Viele Russen leben ein Leben, als ginge sie der Krieg nichts an – bis der Staat ihnen unmissverständlich klarmacht, dass sie ein Teil der Kriegsmaschinerie sind, dass sie letztlich Geisel des Systems sind, das sie mittragen. Die Frau weint. Ihren Mann kann sie nicht erreichen, ihr Kind hüpft zwischen den Koffern.
«Man sollte lieber ruhig zu Hause hocken und sich bedeckt halten», sagt sie dem Menschen am anderen Ende der Leitung, umarmt ihre Tochter und wartet an den Gepäckbändern zwischen Passkontrolle und Zoll.

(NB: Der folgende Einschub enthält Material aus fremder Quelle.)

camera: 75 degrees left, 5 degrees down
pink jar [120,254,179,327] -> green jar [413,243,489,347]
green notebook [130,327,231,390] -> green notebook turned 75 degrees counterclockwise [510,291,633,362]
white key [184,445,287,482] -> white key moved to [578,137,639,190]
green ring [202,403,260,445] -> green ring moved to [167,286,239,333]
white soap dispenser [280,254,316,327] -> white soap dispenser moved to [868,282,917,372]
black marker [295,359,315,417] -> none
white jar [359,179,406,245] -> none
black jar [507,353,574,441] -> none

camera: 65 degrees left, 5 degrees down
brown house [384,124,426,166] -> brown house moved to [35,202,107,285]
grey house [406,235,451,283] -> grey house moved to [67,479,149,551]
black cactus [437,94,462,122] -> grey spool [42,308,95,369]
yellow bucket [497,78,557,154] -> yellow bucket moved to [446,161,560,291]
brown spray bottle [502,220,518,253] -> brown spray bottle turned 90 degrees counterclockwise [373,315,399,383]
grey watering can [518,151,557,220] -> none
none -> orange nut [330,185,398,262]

«Bloss nicht aufmucken» ist ein Satz, der die Sowjetzeit überlebte, bis heute bestimmt er das Leben sehr vieler Menschen im Land. Er wird von Generation zu Generation weitergegeben. Die Menschen ergeben sich dieser Haltung, der Satz hat sich als eine Art historisches Trauma in ihr Dasein geschlichen.
Wie auch nicht, wenn die Vorfahren abgeführt und erschossen worden waren, weil sie aufgemuckt haben? Weil sie das «falsche» Aussehen, die «falsche» Nationalität, die «falschen» Ansichten hatten? Jedes Aufmucken – und sei es lediglich ein kindliches Hinterfragen dessen, warum Zöpfe bei Mädchen im Kindergarten Pflicht sein sollen oder ob nun wirklich jeder zum Schulausflug samt Kalaschnikow-Auseinandernehmen müsse – führt zur Vorführung und Erniedrigung dieses Aufmuckenden vor anderen.

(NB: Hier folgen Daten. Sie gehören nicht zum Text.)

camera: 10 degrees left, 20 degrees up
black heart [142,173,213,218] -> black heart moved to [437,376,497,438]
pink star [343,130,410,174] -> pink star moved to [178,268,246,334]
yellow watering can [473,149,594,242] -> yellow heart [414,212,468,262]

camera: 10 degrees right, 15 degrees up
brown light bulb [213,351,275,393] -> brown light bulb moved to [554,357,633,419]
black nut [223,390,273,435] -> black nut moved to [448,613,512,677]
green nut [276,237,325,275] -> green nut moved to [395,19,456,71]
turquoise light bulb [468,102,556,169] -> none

Es führt zum Blossstellen, zum Aussortieren. Zur Ächtung von «Verrätern», die angeblich das «Normale» - das Traditionelle, das Einzigartige, das Russische - besudelt hätten.
Die Menschen in Russland lernen schnell, dass sie lediglich Ressource sind, vom Staat nach Belieben einsetzbar. Stellt das jemand infrage und verlangt nach Menschsein, spürt er die Grenzen eines Systems, das der russische Politikbeobachter Andrej Kolesnikow mittlerweile als «hybriden Totalitarismus» bezeichnet. Dabei gingen der allgemeine Gehorsam und die totale Gleichschaltung, die mittels Propaganda und Repression erreicht werde, mit freiwilligen Aktionen zugunsten des Staates einher.

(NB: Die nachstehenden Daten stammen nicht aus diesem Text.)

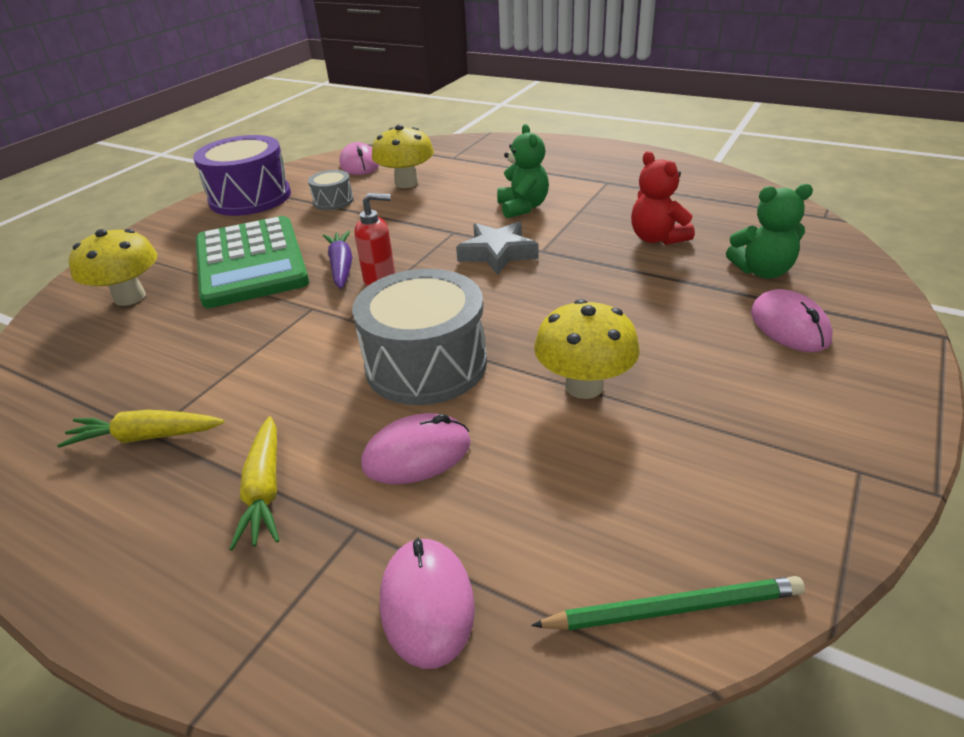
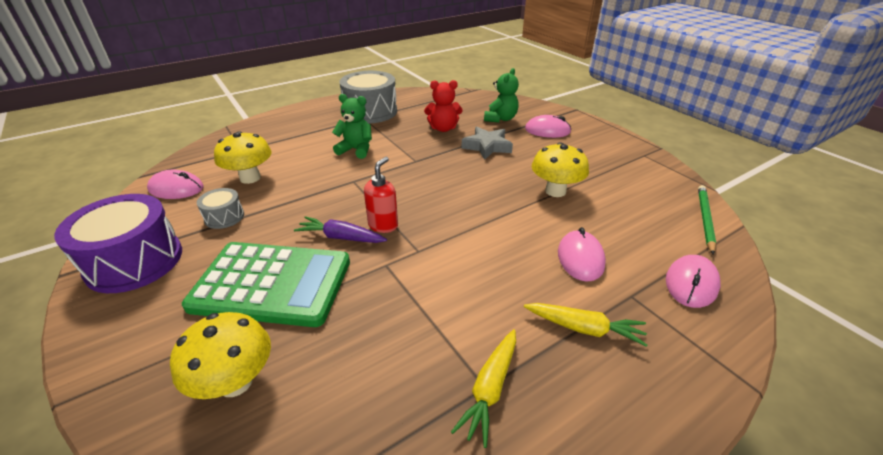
camera: 65 degrees left, 0 degrees up
grey drum [352,269,487,405] -> grey drum moved to [339,71,397,124]
pink mouse [380,538,475,669] -> pink mouse turned 75 degrees counterclockwise [666,255,720,308]
grey star [456,222,539,275] -> grey star moved to [461,126,513,160]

Denunzianten und Einverstandene bildeten so die Basis des Putin-Regimes. Erlaubt sei mittlerweile alles, es gebe keine Schamgrenze mehr, weil der Staat eine massenhafte Unmoral fördere. Lehrerinnen beschimpfen ihre Schüler als «Nichts», schreien sie an, sie gehörten an die Wand gestellt, weil die Jungs bei einer Schulveranstaltung nicht mitmarschieren wollten.
In Yeysk, Krasnodar region, south #Russia, the local authorities held a “Victory Parade” of pre-school (kindergarten) age children.
— Alex Kokcharov (@AlexKokcharov) April 30, 2023
This is classic #Pobedobesie - a militaristic fetishisation of war in Putin’s Russia.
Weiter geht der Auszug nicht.